El ejército de sombras. Ya somos solo eso. Aquí estamos todos iguales, con nuestros altos bonetes, con los brazos caídos, casi en posición de firmes. Firmes ante el tiempo, treinta y tres siglos antes de que vosotros nos vieseis, en el templo de Biblos, ejército de sueños para la mente de quien, como tú, se asoma curioso al fondo de la historia…
Biblos, hace 6000 años, era una metrópolis de la antigua Fenicia. Ella, la gran ciudad, tomó el relevo de Tiro cuando esta se debilitó por las luchas contra los reyes de Asur y de Babilonia y no pudo seguir protegiendo a los fenicios de Occidente de la amenaza griega.

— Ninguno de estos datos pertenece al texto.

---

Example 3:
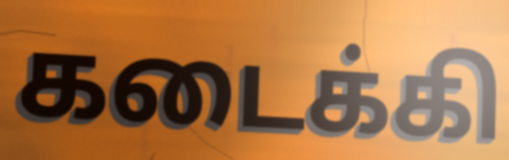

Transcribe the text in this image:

கடைக்கி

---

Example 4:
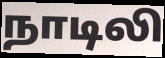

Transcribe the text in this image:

நாடிலி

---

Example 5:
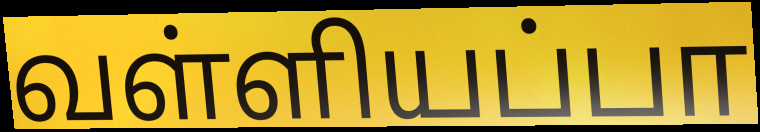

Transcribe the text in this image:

வள்ளியப்பாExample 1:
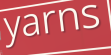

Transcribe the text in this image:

yarns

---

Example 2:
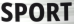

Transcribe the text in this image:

SPORT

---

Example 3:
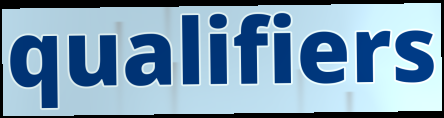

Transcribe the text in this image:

qualifiers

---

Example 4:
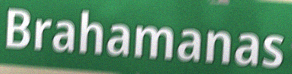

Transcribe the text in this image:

Brahamanas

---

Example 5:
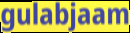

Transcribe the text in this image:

gulabjaamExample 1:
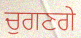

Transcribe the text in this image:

ਚੁਗਣਗੇ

¡Cuánto luchamos contra ellos! Los habitantes de Acaya, Eubea y Rodas, y los corintios y los jonios de Anatolia llegaron a nuestras costas tras las huellas de Ulises. Y tras ellas pisaron la Cirenaica, la Sicilia y Marsilia, y el reino de Tartesos, de fabulosa riqueza.
Todo Occidente hubo de unirse contra el invasor. Y fue Cartago, la ciudad de Melkart, quien asumió esa tarea. El impulsor fue el primer jefe político cuya personalidad ha recogido la historia: el rey Magón I, que gobernó desde 530 a 525 antes de nuestra era.

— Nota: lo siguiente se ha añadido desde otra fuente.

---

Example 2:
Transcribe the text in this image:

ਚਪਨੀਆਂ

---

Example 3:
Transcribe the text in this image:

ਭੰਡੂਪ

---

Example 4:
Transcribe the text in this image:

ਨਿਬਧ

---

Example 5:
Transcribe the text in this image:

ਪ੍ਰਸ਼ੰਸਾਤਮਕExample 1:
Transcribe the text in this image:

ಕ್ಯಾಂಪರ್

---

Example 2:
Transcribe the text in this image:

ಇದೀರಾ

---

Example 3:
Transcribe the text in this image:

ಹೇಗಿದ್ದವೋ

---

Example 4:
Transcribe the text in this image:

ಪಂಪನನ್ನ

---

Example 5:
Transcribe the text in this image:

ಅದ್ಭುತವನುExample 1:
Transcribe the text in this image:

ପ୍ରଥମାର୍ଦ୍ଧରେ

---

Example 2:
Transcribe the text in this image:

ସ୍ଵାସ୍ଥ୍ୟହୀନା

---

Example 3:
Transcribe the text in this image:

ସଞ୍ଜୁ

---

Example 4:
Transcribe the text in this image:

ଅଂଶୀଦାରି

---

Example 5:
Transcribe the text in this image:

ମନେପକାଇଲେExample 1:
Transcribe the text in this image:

Magón creó un ejército de mercenarios, porque los cartagineses eran muy poco numerosos. Solo se reclutaron entre ellos los mandos y los cuadros selectos. Consolidó la alianza con los etruscos e impidió que los griegos se establecieran en Focea.
Vinieron años de guerra. Años en que la tierra se arrasó y los hombres murieron y los dioses volvieron su rostro hacia otro lugar, porque Biblos, y Tiro y Cartago entera fueron destruidas.

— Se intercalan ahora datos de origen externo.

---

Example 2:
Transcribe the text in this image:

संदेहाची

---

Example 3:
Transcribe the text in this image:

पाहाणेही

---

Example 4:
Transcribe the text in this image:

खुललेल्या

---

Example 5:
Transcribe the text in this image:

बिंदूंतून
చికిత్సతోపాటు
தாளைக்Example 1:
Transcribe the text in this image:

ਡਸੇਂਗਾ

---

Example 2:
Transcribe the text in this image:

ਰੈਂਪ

Delenda est Carthago, dijo el romano. Y Cartago fue destruida. La ciudad de Dido, la sede religiosa de Ba`al Hammon, la ciudad del Mekarte que luego fue Herakles, o al revés, qué más da eso a los dioses, fue arrasada.
Aníbal, ese general sin mancha, se inmoló ante ellos por no pasar la vergüenza de la derrota. Pero aún queda tanto Cartago… Quedan las plegarias de piedra del Campo de Saturno, estelas erigidas en recuerdo de los sacrificios, levantadas al cielo como espadas de fe.
Quedan las máscaras de la terracota, sonrientes, enigmáticas, hermosas, que depositábamos a la entrada de los santuarios y sobre las urnas funerarias para alejar a los demonios. Eran como el rostro amable de la vida ante la desconocida frialdad de la muerte.
Quedan las piezas de cerámica y de bronce que os hablan de refinamientos, de un modo de vida que apenas lográis entrever.
Y quedamos nosotros. Las sombras de piedra de los guerreros púnicos. Somos muchos. Cuidamos de las tophets sagradas, de la ciudad toda. En la paz velamos, y en la guerra hemos luchado con valor. Pero ni nuestra sangre, no la de Amílcar e Himilkan, fue suficiente para detener la ruina.
Cartago es solo una sombra. Pero la historia entera es eso, una sombra, más o menos oscura, que se recorta tras la vida de vuestro mundo de hoy. No des la espalda a las sombras. No desprecies a las sombras. No ignores las sombras. Ellas han sido alguna vez cuerpos fuertes y poderosos. Hoy os miran a todos desde el fondo de la historia.
Un día vosotros formaréis en vuestros ejércitos. Cuidad de ser dignos de ello.